Look through the entries below and extract exactly the lines from the one containing "mug: present [233,260,341,360]" through the one containing "mug: none [252,314,379,426]", ends included.

═══ RECORDS FOR THE TASK

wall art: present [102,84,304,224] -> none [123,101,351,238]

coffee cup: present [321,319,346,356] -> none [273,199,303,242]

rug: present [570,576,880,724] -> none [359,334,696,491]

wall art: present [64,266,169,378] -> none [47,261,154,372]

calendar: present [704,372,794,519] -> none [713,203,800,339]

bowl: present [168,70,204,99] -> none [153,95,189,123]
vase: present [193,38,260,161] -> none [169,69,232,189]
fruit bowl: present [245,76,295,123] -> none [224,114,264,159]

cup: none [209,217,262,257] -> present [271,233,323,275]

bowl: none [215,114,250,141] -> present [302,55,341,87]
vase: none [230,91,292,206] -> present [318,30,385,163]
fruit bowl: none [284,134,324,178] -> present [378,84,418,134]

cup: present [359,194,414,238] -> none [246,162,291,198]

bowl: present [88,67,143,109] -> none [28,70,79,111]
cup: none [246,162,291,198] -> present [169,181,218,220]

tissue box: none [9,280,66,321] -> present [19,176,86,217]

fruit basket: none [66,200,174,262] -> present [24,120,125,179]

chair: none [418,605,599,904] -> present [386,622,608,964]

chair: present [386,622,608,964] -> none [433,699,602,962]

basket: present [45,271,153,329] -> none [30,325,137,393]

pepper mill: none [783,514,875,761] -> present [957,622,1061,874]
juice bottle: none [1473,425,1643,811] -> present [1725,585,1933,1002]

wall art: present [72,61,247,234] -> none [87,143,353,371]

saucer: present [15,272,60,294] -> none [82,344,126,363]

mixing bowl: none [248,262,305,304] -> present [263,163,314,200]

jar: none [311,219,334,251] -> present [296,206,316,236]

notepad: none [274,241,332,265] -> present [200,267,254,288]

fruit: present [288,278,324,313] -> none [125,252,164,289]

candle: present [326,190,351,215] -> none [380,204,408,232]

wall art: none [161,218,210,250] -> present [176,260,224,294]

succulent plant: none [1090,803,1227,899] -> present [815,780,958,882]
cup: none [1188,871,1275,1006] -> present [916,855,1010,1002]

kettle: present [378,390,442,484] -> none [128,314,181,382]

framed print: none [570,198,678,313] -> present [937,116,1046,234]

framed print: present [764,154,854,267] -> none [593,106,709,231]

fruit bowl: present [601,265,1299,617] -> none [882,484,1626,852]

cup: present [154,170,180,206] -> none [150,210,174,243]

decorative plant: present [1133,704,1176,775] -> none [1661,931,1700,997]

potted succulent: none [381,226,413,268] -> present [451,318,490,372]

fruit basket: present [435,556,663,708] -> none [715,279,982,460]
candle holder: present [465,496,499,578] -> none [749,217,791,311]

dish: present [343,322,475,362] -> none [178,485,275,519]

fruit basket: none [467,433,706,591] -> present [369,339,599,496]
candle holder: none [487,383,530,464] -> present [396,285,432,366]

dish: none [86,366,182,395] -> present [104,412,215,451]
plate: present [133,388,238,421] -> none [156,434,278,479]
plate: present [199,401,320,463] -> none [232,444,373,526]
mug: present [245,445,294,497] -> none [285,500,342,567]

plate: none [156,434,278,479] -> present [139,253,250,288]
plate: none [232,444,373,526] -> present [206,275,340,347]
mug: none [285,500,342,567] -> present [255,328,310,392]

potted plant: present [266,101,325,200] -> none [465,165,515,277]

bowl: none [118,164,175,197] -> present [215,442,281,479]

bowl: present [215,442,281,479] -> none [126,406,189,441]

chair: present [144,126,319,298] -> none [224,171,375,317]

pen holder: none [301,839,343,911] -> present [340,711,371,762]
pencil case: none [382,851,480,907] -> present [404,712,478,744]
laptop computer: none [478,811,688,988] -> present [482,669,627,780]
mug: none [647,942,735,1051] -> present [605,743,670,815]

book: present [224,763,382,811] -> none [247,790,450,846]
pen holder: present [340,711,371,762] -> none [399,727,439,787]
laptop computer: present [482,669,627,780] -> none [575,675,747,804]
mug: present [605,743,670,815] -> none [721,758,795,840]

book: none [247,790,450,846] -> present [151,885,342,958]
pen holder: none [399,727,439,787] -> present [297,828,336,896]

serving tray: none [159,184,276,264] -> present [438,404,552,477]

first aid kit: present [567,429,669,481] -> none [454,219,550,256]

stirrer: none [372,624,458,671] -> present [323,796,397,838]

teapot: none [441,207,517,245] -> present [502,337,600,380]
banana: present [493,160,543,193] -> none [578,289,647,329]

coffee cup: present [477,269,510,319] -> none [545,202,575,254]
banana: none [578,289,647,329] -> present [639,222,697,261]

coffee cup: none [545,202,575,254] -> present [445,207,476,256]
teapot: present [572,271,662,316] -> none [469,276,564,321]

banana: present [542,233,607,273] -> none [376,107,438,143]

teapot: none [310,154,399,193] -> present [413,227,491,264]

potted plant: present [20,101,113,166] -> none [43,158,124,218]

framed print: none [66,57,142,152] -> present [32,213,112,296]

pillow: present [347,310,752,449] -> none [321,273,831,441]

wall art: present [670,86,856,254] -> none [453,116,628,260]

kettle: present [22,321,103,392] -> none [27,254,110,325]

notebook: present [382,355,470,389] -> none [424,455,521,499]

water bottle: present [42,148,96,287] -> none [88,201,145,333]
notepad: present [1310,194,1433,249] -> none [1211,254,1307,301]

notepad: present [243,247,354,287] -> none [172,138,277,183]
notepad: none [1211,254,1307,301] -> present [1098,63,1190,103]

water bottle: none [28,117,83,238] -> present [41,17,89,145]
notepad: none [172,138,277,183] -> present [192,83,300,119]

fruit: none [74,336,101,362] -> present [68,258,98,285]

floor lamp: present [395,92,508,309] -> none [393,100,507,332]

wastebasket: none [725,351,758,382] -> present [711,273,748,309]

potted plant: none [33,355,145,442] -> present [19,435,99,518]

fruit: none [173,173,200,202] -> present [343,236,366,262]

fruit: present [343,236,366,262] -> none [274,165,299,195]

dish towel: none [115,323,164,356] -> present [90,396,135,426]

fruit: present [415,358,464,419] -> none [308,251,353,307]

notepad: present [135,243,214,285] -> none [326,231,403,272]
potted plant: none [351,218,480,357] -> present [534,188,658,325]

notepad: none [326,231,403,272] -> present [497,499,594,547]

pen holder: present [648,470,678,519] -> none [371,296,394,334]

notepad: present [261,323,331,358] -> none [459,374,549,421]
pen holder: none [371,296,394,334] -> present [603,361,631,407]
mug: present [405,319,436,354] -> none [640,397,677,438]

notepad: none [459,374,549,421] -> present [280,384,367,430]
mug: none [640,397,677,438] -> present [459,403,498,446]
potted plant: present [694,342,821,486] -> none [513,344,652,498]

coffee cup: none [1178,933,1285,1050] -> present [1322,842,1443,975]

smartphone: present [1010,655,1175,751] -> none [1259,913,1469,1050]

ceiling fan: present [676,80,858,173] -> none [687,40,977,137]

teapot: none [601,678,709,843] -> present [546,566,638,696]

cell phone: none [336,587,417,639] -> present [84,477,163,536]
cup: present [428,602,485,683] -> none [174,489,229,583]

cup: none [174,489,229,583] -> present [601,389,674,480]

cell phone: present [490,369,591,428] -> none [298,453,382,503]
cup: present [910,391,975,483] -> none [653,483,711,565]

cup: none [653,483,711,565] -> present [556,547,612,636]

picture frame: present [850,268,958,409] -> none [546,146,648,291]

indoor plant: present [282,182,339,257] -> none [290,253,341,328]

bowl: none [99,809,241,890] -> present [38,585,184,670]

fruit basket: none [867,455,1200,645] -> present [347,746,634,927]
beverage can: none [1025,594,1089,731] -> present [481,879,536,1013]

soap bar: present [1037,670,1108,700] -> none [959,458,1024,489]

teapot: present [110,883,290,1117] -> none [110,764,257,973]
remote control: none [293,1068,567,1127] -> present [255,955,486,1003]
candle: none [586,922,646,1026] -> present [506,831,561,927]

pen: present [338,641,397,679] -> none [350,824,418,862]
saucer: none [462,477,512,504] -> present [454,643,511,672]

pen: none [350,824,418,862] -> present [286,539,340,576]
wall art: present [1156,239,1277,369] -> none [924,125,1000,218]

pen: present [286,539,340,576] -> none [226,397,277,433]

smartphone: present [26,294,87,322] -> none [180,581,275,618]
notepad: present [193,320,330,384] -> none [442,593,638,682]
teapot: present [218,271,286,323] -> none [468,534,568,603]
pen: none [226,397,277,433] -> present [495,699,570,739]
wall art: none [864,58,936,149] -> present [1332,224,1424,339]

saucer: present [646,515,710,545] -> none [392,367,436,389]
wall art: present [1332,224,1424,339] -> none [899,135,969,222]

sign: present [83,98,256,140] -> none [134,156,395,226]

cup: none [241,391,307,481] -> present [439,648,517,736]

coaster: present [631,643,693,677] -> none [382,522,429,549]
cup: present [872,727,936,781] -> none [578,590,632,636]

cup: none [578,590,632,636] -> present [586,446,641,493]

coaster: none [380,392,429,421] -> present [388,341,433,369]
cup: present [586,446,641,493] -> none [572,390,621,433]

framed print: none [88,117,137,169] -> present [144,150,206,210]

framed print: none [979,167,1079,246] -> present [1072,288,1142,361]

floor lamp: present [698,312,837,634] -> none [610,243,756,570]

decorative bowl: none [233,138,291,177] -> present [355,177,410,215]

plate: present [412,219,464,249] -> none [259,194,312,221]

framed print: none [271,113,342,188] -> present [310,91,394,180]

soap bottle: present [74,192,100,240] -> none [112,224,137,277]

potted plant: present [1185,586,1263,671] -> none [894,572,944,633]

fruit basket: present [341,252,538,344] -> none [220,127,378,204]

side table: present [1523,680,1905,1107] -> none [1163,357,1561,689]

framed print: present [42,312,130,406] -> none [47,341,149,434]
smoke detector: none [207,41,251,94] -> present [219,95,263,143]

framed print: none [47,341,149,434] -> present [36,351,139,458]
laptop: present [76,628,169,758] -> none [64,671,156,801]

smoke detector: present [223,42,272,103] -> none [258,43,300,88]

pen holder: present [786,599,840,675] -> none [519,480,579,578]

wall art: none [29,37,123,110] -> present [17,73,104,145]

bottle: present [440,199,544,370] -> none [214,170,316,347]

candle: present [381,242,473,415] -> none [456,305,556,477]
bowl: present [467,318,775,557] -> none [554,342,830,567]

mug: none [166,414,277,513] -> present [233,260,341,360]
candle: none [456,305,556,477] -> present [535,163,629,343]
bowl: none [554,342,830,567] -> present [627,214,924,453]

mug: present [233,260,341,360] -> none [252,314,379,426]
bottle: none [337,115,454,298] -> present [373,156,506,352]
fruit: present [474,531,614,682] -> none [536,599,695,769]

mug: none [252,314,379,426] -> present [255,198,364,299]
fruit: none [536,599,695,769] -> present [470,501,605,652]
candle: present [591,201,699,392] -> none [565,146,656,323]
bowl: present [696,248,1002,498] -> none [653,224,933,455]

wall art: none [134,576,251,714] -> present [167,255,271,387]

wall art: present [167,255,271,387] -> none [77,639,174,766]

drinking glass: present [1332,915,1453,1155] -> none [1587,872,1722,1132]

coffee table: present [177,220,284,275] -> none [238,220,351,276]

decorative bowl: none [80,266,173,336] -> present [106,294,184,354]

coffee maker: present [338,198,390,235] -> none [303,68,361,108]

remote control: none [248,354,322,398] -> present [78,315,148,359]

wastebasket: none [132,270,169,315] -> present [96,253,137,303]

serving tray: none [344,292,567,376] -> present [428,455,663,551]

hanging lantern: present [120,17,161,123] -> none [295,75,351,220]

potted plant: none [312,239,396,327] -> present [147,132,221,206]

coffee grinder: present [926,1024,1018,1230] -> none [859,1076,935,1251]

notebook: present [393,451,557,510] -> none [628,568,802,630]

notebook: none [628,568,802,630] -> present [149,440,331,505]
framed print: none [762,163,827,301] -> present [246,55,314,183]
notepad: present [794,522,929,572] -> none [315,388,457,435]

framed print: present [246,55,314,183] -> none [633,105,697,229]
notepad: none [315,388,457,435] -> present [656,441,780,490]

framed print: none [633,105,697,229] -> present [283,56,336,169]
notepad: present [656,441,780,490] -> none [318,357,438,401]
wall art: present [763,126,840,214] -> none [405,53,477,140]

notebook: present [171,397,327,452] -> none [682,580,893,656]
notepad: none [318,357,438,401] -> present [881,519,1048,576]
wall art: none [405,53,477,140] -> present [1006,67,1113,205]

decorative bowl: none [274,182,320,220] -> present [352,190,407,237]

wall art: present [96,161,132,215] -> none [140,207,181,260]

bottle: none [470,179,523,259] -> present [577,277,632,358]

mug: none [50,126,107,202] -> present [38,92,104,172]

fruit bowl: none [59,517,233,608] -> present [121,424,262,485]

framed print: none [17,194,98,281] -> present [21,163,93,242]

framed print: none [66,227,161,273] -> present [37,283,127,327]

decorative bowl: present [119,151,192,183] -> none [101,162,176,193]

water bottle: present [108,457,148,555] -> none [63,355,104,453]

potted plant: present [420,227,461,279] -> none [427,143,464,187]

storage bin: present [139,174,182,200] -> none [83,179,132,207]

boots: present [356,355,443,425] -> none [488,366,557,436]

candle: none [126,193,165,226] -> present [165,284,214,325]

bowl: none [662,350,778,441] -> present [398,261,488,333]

══════

● **WRITTEN RESPONSE**:
mug: present [233,260,341,360] -> none [252,314,379,426]
bottle: none [337,115,454,298] -> present [373,156,506,352]
fruit: present [474,531,614,682] -> none [536,599,695,769]

mug: none [252,314,379,426] -> present [255,198,364,299]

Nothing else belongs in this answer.